The following statement can be attributed to Vicki Shabo, Senior Fellow for Paid Leave Policy and Strategy for the Better Life Lab at New America:

"Yesterday, on the very day the United States crossed a grim 300,000 COVID-19 death threshold, key members of Congress drafting a $908 billion relief package made a conscious – and unconscionable – choice to let emergency paid sick days and paid family leave provisions lapse at the end of the year by failing to include an extension of expiring provisions in their proposed package. Congressional leadership must intervene immediately to include these essential provisions in any final relief package. Congress’ inaction creates barriers to safety, security and the healthy functioning of households, businesses, schools and communities. It ties the hands of workers and businesses when they need help the most. It is a choice the country cannot afford.

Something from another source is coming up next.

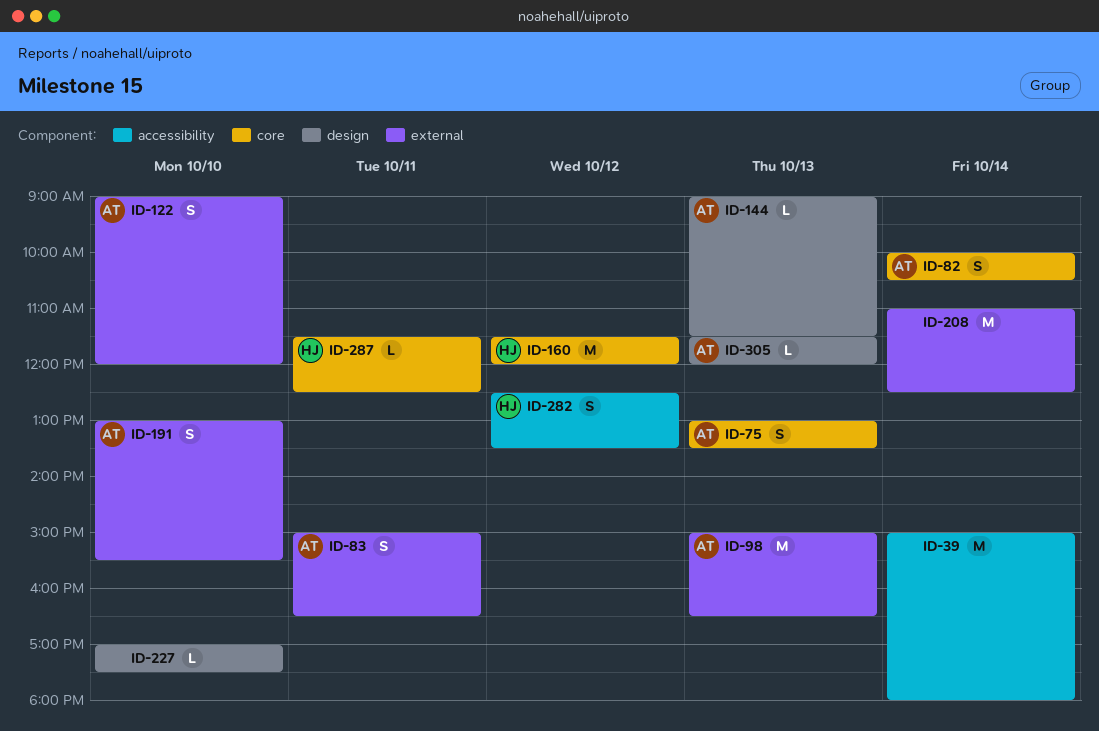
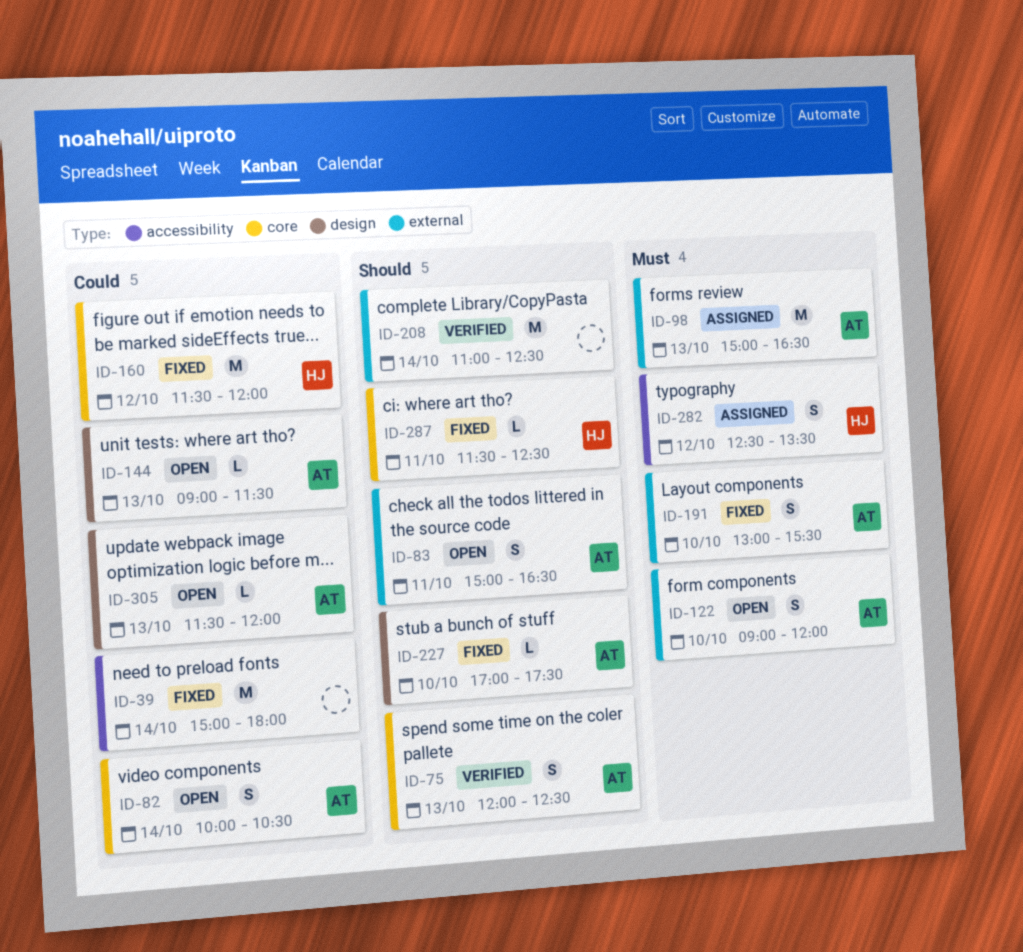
ID-75, begins: 13:00 -> 12:00
ID-75, ends: 13:30 -> 12:30
ID-227, owner: none -> AT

"Emergency paid leave is shown to prevent more than 400 COVID-19 cases per day per state, or more than 15,000 COVID-19 cases per day nationwide. Ensuring workers have paid leave through the looming “dark winter” would save lives, conserve health care resources, help businesses afford paid leave and keep workers attached to their jobs. In contrast, cutting off the right of up to 87 million workers to receive paid leave to quarantine, self-isolate or seek a diagnosis by allowing the emergency provisions passed in March as part of the Families First Coronavirus Response Act to sunset will move the country more deeply in the wrong direction in containing this deadly and disruptive virus at the very time when the country needs mitigating measures the most.

"The Joint Committee on Taxation reportedly estimates that a three month extension of emergency paid sick and family leave would cost $1.8 billion dollars – less than .2 percent of the cost of the total $908 billion package and a small fraction of the $300 billion that Congress is allocating for PPP loans. The emergency paid leave funds, like PPP, are also funds that would flow to small businesses, which depend on a healthy workforce to keep functioning."